La incertidumbre duró pocos minutos. El cortejo entró a la Base Aérea militar contigua al aeropuerto de Buenos Aires. Cuando todo estuvo pronto los prisioneros fueron bajados del camión e introducidos en un Fairchild de la compañía estatal uruguaya PLUNA. En esos momentos todos los prisioneros intentaban “pescar” elementos que les ayudaran a discernir cuál sería su verdadero destino. A pesar del estrechísimo campo de visión que le habilitaba el esparadrapo colocado a modo de venda sobre los ojos, apenas subió al avión Sara pudo ver sobre un asiento una gorra militar que no dudó en identificar como parte del uniforme castrense uruguayo.
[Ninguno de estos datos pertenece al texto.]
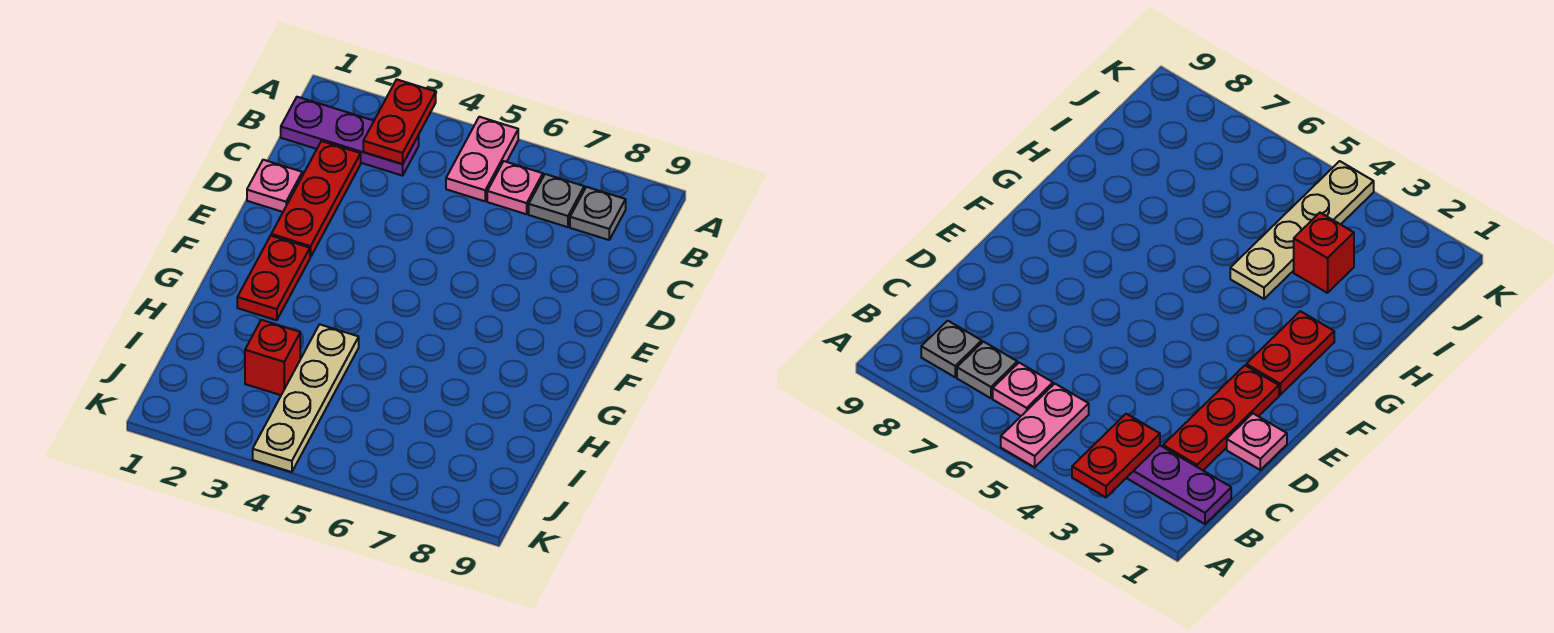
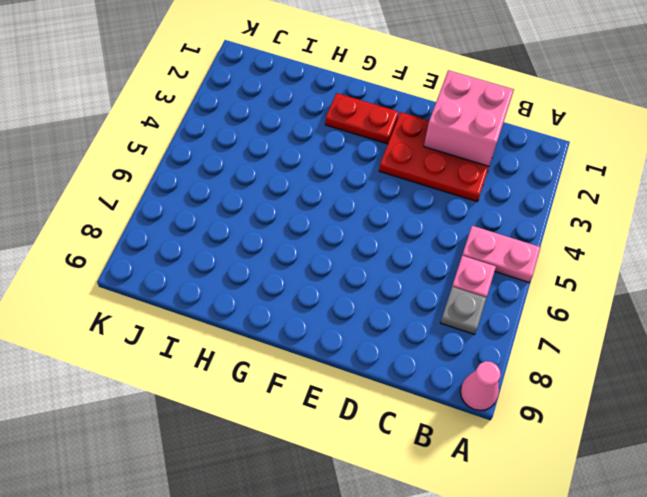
pink cone A9 level 1 -> none
pink brick C1:D2 level 2 -> none
red plate C2:E3 level 1 -> red plate C2:E2 level 1
none -> purple plate B1:B3 level 1
none -> grey plate B8 level 1

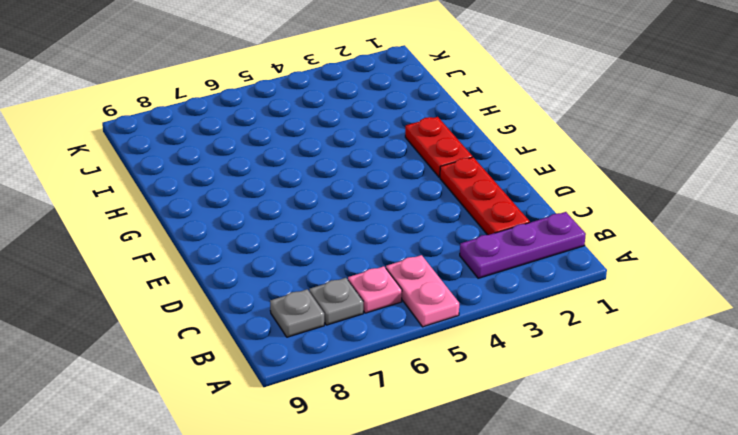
none -> pink plate D1 level 1
none -> tan plate H4:K4 level 1

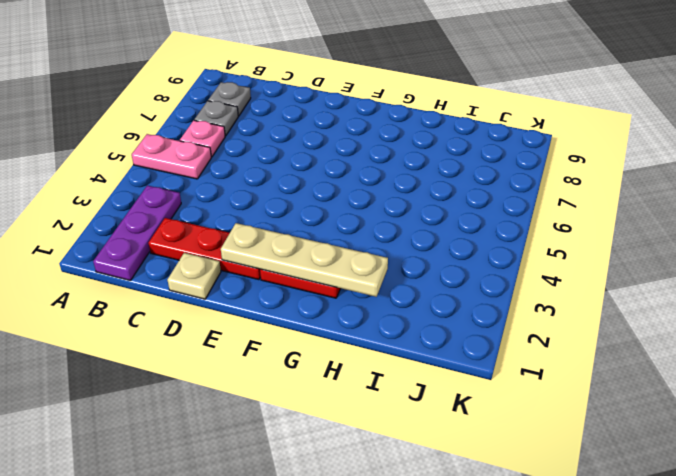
tan plate D1 level 1 -> pink plate D1 level 1
tan plate E2:H2 level 2 -> tan plate H4:K4 level 1
none -> red brick I3 level 1
none -> red plate A3:B3 level 2

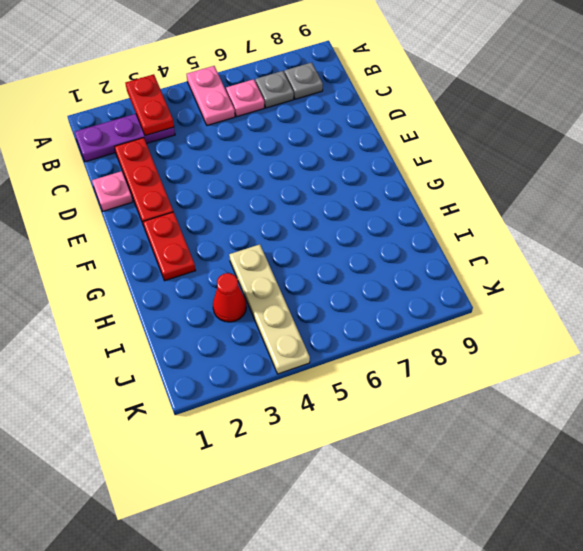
red cone I3 level 1 -> red brick I3 level 1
Desde el momento del despegue intentó contar los segundos, los minutos que duraba el viaje. Las manos esposadas hacia atrás se le clavaban en la espalda; para evitar el dolor intentaba volcar su cuerpo hacia adelante, pero reiteradamente algún soldado la obligaba a retomar la posición anterior. Así pudo ver más de una vez las mangas de los uniformes de sus guardias, y también pertenecían al ejército uruguayo.
Cuando el avión aterrizó la cuenta de Sara rondaba los 45 minutos, el tiempo de vuelo entre Buenos Aires y Montevideo. El aparato se detuvo al fin de una pista secundaria de la Base N° 1 de la Fuerza Aérea Uruguaya, ubicada junto al Aeropuerto Internacional de Carrasco. El mayor Gavazzo y un oficial al que llamaban “301 “supervisaban personalmente el operativo que se efectuó bajo excepcionales medidas de seguridad. El vuelo no quedó registrado y los escoltas habían sido seleccionados entre los militares que habían participado en los comandos de Buenos Aires. Estaba comenzando el operativo de intoxicación informativa más audaz y complejo que ejecutó la dictadura uruguaya.